Rescue me. My white trash great uncle just pulled out his belly at the restaurant to show us how big this woman's tit was
Uh i was pretty wasted sat, so if i was weird it wasnt me. It was just vodka bein weird w my phone
Tonite tequila might call you
Be prepared
Stars make me really horny. Especially that shiny one its just staring at me.
Puked on a Tom Jones impersonator on the strip
Just watched a UNI fan at the bar lick the tears off of a KU fans face.. See what march madness does to people
I just had to ask my dad for money to pay for my birth control. I've hit financial rock bottom.
Found a dirty envelope on my seat w ur name and $122.50 written on the front. Nothing inside but what looks like dirty pine needles
Fell in the ditch running from the pizza guy I stole the pizza from. If you are still at my house come find me, pretty sure I need stitches.
TAKE ALL THE MAERHMALLOWS AND PUT THEM ALL IN THE MAGICAL NIGHTSTAND
Been trying to fuck him since december. Finally got him into bed and he was uncircumcised.
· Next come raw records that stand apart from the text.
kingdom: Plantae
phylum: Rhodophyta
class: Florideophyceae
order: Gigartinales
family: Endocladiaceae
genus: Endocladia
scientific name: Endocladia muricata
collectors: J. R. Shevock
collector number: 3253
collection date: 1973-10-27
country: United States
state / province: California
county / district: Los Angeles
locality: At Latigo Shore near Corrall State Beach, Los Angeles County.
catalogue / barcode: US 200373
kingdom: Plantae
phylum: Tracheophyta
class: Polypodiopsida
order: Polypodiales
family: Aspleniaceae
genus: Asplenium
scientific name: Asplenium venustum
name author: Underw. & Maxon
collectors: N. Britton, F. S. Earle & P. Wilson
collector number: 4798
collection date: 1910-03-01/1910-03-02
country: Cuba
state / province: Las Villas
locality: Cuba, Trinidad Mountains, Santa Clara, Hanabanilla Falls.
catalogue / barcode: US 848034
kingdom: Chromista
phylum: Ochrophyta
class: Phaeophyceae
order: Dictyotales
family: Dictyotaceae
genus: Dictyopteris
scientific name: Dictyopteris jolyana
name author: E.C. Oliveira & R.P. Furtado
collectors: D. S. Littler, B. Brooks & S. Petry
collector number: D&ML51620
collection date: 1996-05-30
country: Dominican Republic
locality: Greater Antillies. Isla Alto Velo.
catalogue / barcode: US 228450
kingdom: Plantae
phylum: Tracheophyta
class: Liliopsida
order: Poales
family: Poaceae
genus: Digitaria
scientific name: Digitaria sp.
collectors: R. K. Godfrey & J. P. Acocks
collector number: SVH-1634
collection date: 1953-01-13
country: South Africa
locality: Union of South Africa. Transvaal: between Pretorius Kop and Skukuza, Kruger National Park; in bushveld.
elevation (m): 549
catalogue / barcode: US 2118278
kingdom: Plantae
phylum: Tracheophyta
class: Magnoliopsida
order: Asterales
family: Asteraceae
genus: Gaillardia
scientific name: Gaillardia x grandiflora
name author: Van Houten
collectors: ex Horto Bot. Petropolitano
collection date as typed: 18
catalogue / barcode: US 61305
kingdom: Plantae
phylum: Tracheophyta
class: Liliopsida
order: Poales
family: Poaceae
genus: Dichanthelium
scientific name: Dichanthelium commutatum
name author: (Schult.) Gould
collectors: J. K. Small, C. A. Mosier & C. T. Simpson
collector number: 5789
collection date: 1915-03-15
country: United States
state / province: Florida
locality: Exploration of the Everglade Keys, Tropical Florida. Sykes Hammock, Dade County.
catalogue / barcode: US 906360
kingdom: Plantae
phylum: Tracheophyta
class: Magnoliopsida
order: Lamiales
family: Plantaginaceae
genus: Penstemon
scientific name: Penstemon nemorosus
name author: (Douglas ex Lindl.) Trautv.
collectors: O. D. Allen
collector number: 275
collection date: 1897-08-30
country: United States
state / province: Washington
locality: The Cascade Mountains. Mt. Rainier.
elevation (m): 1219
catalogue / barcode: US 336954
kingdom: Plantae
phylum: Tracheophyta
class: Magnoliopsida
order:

Why do bad things happen to good people?
In other news, last night I told somebody they made eczema look so good they should call it sexzema.
Should I go bust a nut on the beach
did the thing where I quickly swipe right to every girl on Tinder & matched with my sis. God I hope swiping carelessly is hereditary
But yeah, I am thinking that "Cake Heresy" will now be a thing
I mean she's doing calculus in her head to prove how NOT drunk she is.